> **WRITTEN EXERCISE A**: Start at the first line of the records and stop after the line that contains "genus: Mycelis". Give those lines again with "common name" swapped for "vernacular name" and everything else unchanged.

> **PROVIDED PASSAGE**:
>>>

Created on 04-20-2017 06:54 AM - edited 09-16-2022 04:29 AM
Is there a way to change column names in a hive table using first row in the CSV? I know I can skip the first row through skip.header property but I would rather like to set column names using this so as to be able to have right names in the table if the structure of CSV ever changes. Is there a workaround or a proper way to do that?
Created 04-20-2017 10:26 AM
There is no way that first column can be considered as column name. But if the structure changes the its better to load the data as AVRO or Parquet file in hive. Even if the structure changes there is no need for you to change the old data and new data can be inserted into the same hive table.
Points to be noted: 1.External table has to be used 2.You might need a stage table before loading into External hive table which should be in avro/parquet format
Steps: 1. Create external table with columns which you have as avro/parquet. 2. Load the csv into stage table and then load the stage data into external table hive table. 3. If the columns changes then drop the external table and re-create with additional fields. 4. Insert the new file by following steps 1-2.
By this way there will not be any manually work needed to modify the existing data as avro by default will show 'null' for columns which are available in the table but not in the file. The only manually work is to drop and re-create the table ddl. Let me know if you needed any details. And if you feel it answers your question then please accept the answer
Created 04-20-2017 05:56 PM
Hi @Simran Kaur,
There is no way that first column can be considered as column name. But if the structure changes the its better to load the data as AVRO or Parquet file in hive. Even if the structure changes there is no need for you to change the old data and new data can be inserted into the same hive table.

<<<

> **MATERIAL FOR THIS EXERCISE**:
>>>

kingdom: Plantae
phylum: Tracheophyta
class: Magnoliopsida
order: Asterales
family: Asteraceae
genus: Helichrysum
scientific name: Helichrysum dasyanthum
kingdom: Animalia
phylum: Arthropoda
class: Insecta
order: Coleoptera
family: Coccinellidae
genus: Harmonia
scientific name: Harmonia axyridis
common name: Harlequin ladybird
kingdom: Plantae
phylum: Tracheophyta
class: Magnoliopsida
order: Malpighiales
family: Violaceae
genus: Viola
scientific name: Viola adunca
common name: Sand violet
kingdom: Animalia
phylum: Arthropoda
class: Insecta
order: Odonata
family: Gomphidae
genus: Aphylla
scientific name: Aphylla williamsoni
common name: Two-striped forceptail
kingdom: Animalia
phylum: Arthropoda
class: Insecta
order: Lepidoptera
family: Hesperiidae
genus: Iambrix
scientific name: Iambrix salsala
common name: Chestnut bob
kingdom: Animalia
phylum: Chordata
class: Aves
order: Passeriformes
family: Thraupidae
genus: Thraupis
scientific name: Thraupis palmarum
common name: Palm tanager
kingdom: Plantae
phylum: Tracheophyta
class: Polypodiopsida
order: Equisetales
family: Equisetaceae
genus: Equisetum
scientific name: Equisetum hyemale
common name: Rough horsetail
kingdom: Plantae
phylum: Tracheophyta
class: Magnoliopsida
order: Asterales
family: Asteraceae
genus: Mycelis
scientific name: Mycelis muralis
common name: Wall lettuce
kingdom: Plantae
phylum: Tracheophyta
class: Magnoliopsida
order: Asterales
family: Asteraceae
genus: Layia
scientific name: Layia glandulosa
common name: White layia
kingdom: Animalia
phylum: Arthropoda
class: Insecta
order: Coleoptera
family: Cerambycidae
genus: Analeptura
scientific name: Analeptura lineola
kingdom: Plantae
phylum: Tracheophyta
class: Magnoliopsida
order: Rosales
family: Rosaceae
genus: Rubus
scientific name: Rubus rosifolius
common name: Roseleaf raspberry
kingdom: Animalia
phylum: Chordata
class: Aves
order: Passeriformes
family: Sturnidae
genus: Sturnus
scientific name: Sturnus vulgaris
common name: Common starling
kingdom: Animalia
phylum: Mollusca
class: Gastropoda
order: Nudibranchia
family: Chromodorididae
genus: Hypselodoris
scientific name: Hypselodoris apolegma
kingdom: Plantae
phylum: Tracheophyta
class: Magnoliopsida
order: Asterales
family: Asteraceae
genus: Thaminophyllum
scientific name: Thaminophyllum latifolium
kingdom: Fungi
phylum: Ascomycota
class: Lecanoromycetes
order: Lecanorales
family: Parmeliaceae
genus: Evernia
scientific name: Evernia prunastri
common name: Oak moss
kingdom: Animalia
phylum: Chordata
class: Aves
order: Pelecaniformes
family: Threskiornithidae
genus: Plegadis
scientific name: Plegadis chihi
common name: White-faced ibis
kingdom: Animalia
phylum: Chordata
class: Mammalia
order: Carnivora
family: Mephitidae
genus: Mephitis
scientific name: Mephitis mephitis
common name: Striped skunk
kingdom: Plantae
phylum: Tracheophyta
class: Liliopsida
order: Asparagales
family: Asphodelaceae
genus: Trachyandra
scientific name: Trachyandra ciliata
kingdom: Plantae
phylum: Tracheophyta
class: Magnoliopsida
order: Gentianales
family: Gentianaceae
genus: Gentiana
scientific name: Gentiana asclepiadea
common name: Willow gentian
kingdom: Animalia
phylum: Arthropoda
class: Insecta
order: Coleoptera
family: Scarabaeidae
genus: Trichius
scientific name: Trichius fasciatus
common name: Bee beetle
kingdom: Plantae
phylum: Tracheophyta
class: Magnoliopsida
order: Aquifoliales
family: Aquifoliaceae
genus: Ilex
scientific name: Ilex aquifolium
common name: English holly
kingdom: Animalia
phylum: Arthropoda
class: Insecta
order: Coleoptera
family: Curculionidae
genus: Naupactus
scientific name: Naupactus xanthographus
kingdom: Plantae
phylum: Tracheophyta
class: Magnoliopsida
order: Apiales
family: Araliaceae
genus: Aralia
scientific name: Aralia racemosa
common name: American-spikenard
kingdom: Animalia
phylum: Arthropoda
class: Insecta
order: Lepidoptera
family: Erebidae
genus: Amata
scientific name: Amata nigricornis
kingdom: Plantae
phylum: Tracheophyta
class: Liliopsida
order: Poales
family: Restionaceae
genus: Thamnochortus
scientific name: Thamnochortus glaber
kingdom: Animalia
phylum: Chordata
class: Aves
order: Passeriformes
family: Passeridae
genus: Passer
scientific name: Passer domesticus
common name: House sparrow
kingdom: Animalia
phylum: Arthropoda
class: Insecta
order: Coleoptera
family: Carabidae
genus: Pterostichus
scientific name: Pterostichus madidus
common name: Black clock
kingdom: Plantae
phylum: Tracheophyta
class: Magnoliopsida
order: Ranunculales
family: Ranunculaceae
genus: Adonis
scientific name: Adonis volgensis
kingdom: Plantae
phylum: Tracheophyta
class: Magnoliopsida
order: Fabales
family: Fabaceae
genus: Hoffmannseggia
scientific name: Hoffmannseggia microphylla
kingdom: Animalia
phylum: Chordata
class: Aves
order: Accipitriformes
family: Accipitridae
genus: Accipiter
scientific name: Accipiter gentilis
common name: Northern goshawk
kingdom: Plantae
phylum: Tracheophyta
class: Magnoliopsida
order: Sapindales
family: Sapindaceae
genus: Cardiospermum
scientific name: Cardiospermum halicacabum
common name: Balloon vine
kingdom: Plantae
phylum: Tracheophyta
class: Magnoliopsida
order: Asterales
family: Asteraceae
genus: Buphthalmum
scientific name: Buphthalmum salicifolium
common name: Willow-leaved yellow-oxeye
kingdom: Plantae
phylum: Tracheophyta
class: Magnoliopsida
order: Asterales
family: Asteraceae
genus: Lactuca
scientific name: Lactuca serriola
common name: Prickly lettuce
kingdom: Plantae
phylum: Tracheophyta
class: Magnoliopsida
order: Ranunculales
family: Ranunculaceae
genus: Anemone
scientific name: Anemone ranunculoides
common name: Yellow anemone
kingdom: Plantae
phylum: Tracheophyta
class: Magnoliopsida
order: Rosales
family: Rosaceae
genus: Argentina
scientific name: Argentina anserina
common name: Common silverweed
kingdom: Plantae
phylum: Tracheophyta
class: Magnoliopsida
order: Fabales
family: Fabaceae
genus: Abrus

<<<

> **WRITTEN EXERCISE B**: In the forum thread on Hive column names, what does Avro show by default for columns that exist in the table but not in the file?

> **FULL ANSWER A**:
kingdom: Plantae
phylum: Tracheophyta
class: Magnoliopsida
order: Asterales
family: Asteraceae
genus: Helichrysum
scientific name: Helichrysum dasyanthum
kingdom: Animalia
phylum: Arthropoda
class: Insecta
order: Coleoptera
family: Coccinellidae
genus: Harmonia
scientific name: Harmonia axyridis
vernacular name: Harlequin ladybird
kingdom: Plantae
phylum: Tracheophyta
class: Magnoliopsida
order: Malpighiales
family: Violaceae
genus: Viola
scientific name: Viola adunca
vernacular name: Sand violet
kingdom: Animalia
phylum: Arthropoda
class: Insecta
order: Odonata
family: Gomphidae
genus: Aphylla
scientific name: Aphylla williamsoni
vernacular name: Two-striped forceptail
kingdom: Animalia
phylum: Arthropoda
class: Insecta
order: Lepidoptera
family: Hesperiidae
genus: Iambrix
scientific name: Iambrix salsala
vernacular name: Chestnut bob
kingdom: Animalia
phylum: Chordata
class: Aves
order: Passeriformes
family: Thraupidae
genus: Thraupis
scientific name: Thraupis palmarum
vernacular name: Palm tanager
kingdom: Plantae
phylum: Tracheophyta
class: Polypodiopsida
order: Equisetales
family: Equisetaceae
genus: Equisetum
scientific name: Equisetum hyemale
vernacular name: Rough horsetail
kingdom: Plantae
phylum: Tracheophyta
class: Magnoliopsida
order: Asterales
family: Asteraceae
genus: Mycelis

> **FULL ANSWER B**: It shows 'null' for those columns.